■ Aplique a leitura:
1) Reescreva o trecho do texto sobre antiguidades que vai de "Ou quando alguém" até "uma peça desperta.", inclusive, trocando "vintage" por "retrô".
2) Dê continuidade ao texto sobre antiguidades a partir da última frase apresentada.

─── Texto para análise

Em que momento um objeto deixa de ser um objeto usado e passa a ser uma antiguidade?
Seria quando completa cem anos?
Quando deixa de ser fabricado?
Quando se torna raro?
Ou quando alguém passa a enxergá-lo de outra maneira?
Nenhuma dessas respostas, isoladamente, parece suficiente.
É verdade que, de forma geral, convencionou-se chamar de antiguidades os objetos com mais de cem anos. Os produzidos mais recentemente, mas que representam o estilo e a produção de sua época, costumam ser classificados como vintage.
Essa classificação é útil. Mas ela organiza os objetos apenas pelo tempo. E o tempo, sozinho, explica muito pouco sobre o interesse que uma peça desperta.
Porque ninguém se encanta por uma porcelana ou faiança apenas ao descobrir sua idade.
Uma peça produzida em 1975 pode despertar muito mais interesse do que outra feita em 1890. Não porque seja mais antiga, mas porque representa um momento específico de uma manufatura, uma coleção produzida por poucos anos ou um modo de fazer que deixou de existir.
É por isso que colecionadores raramente perguntam apenas "quantos anos ela tem?".

──────
─── Extrato de dados

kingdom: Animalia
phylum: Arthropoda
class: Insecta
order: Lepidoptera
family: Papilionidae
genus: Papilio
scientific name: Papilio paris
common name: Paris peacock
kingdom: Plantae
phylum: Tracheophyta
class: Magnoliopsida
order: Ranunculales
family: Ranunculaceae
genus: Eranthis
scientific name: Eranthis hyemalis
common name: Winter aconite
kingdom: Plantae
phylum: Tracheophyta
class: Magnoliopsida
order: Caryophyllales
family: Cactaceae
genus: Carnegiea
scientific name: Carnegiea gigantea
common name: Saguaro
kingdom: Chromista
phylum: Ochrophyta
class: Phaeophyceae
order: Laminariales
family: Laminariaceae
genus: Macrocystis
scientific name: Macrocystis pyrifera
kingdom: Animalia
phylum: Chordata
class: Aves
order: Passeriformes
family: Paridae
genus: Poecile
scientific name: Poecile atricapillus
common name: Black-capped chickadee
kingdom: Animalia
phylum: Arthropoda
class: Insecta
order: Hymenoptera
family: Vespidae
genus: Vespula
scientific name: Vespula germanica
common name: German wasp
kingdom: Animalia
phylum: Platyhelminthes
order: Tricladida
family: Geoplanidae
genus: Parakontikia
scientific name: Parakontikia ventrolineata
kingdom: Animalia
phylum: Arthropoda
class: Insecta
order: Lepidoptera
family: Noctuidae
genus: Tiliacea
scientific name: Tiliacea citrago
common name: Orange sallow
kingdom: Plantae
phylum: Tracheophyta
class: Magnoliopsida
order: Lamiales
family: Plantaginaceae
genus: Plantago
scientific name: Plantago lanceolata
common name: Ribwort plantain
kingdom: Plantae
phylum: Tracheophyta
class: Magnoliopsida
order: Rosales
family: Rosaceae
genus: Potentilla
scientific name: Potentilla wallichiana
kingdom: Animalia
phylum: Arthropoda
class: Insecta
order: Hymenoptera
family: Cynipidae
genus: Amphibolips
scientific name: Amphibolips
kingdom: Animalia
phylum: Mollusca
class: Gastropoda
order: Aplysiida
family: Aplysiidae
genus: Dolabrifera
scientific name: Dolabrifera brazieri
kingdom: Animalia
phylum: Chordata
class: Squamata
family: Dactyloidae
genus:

──────

■ Respostas dos exercícios:
1)
Ou quando alguém passa a enxergá-lo de outra maneira?
Nenhuma dessas respostas, isoladamente, parece suficiente.
É verdade que, de forma geral, convencionou-se chamar de antiguidades os objetos com mais de cem anos. Os produzidos mais recentemente, mas que representam o estilo e a produção de sua época, costumam ser classificados como retrô.
Essa classificação é útil. Mas ela organiza os objetos apenas pelo tempo. E o tempo, sozinho, explica muito pouco sobre o interesse que uma peça desperta.

2)
Eles querem saber quem a produziu. Em que contexto. O que aquele selo revela. Quantas mãos participaram da sua fabricação. Como ela conseguiu atravessar tantas décadas até chegar aos dias de hoje.
É aí que a classificação cronológica deixa de ser suficiente. O calendário organiza os objetos. O interesse do colecionador reorganiza essa classificação.
A diferença entre um objeto antigo e uma antiguidade pode não estar apenas no calendário.
Um objeto qualquer apenas envelhece.
Algumas peças, porém, continuam despertando interesse muito depois que sua função original deixou de ser necessária.
O tempo pode tornar um objeto antigo. Mas não é ele, sozinho, que faz uma peça continuar sendo lembrada.
Talvez seja justamente isso que o tempo faz de mais bonito: não transforma um objeto em antiguidade. Apenas revela quais deles continuam tendo algo a dizer.